- [ASSIGNED TASK]:
Please reproduce every line of the data below exactly, but leave the pictures out of your answer.

- [SOURCE DATA]:
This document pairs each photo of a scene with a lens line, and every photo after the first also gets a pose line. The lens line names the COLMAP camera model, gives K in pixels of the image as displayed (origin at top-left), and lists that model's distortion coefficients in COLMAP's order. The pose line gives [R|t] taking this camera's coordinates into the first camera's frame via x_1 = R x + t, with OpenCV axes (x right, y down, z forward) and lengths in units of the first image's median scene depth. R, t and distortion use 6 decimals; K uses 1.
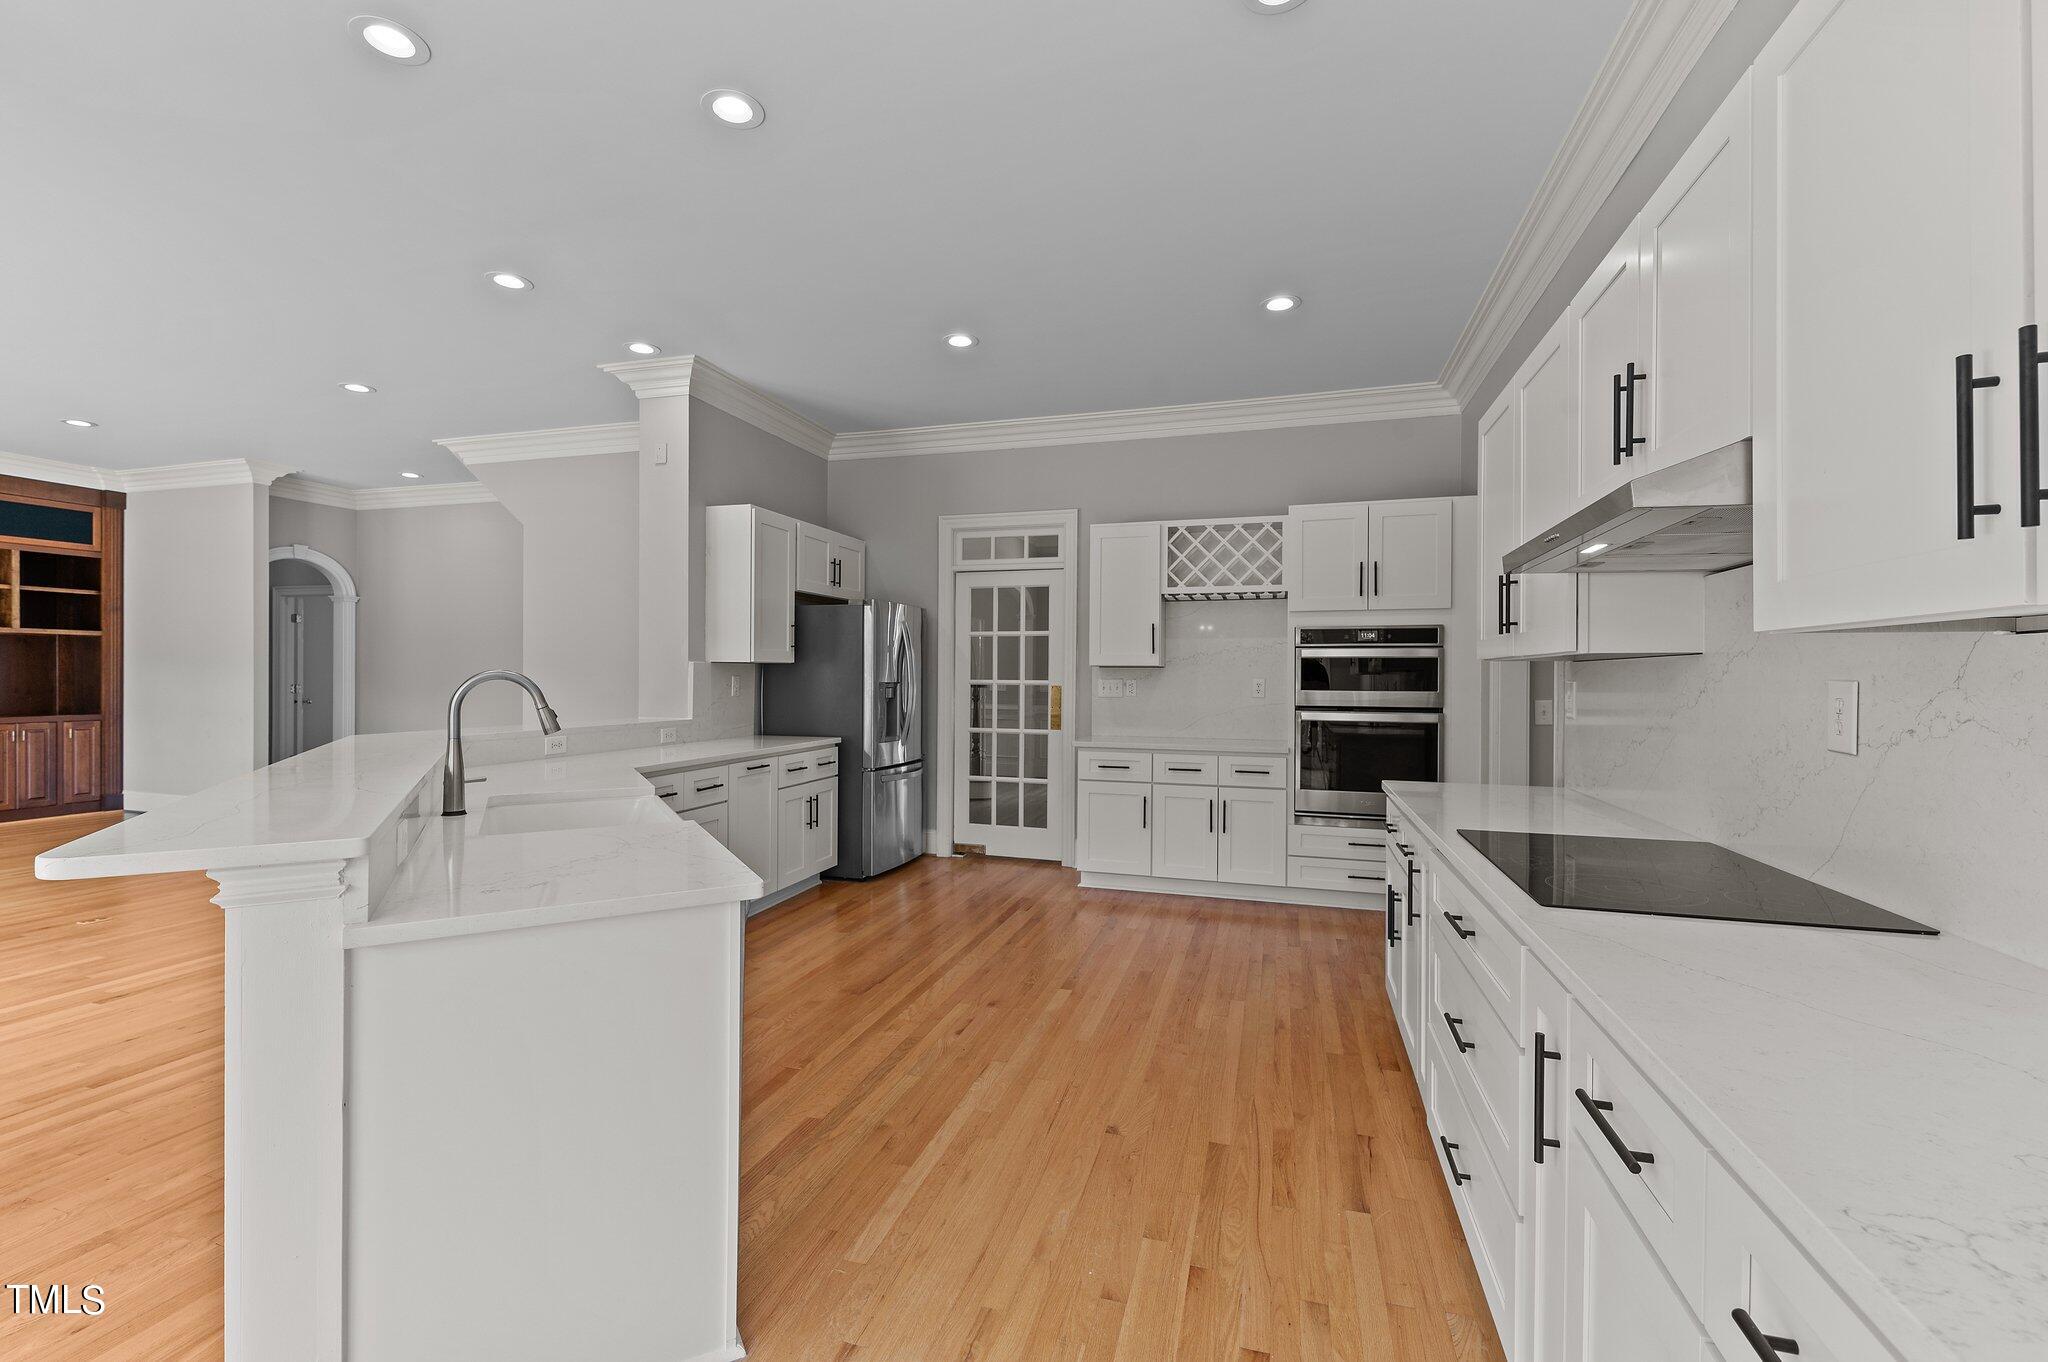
lens RADIAL K [[884.9, 0, 1021.5], [0, 884.9, 679.6], [0, 0, 1]] dist [0.001749, -0.000005]
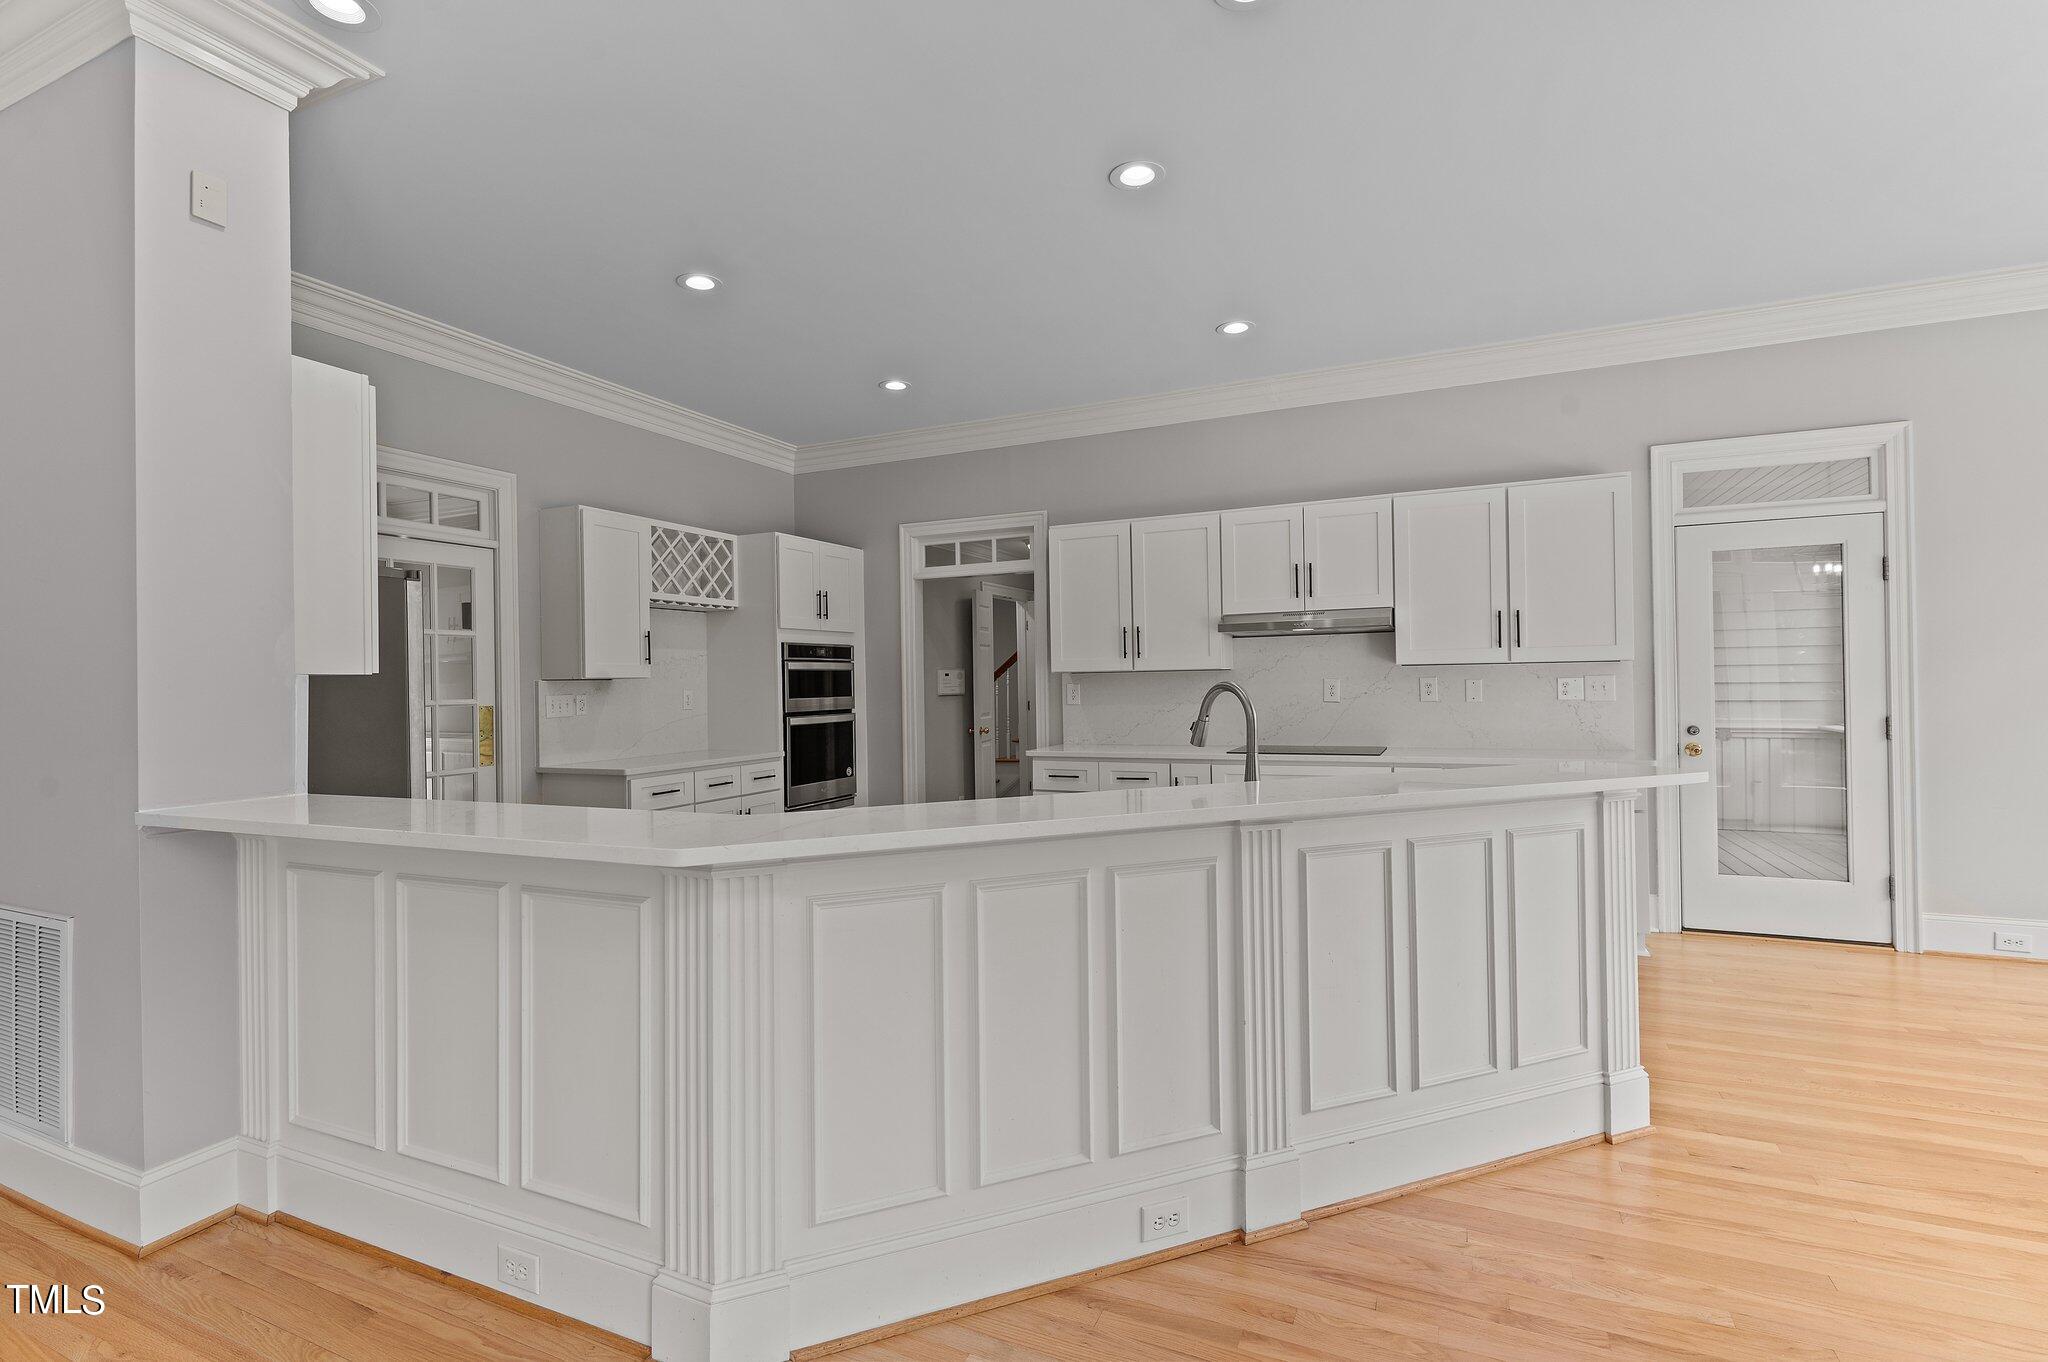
lens RADIAL K [[947.4, 0, 1024.4], [0, 947.4, 672.9], [0, 0, 1]] dist [0.001205, 0.000015]
pose [[0.120547, -0.001927, 0.992706, -0.792755], [0.013901, 0.999903, 0.000253, -0.016128], [-0.992610, 0.013769, 0.120562, 0.525982]]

- [TASK OUTPUT]:
This document pairs each photo of a scene with a lens line, and every photo after the first also gets a pose line. The lens line names the COLMAP camera model, gives K in pixels of the image as displayed (origin at top-left), and lists that model's distortion coefficients in COLMAP's order. The pose line gives [R|t] taking this camera's coordinates into the first camera's frame via x_1 = R x + t, with OpenCV axes (x right, y down, z forward) and lengths in units of the first image's median scene depth. R, t and distortion use 6 decimals; K uses 1.
lens RADIAL K [[884.9, 0, 1021.5], [0, 884.9, 679.6], [0, 0, 1]] dist [0.001749, -0.000005]
lens RADIAL K [[947.4, 0, 1024.4], [0, 947.4, 672.9], [0, 0, 1]] dist [0.001205, 0.000015]
pose [[0.120547, -0.001927, 0.992706, -0.792755], [0.013901, 0.999903, 0.000253, -0.016128], [-0.992610, 0.013769, 0.120562, 0.525982]]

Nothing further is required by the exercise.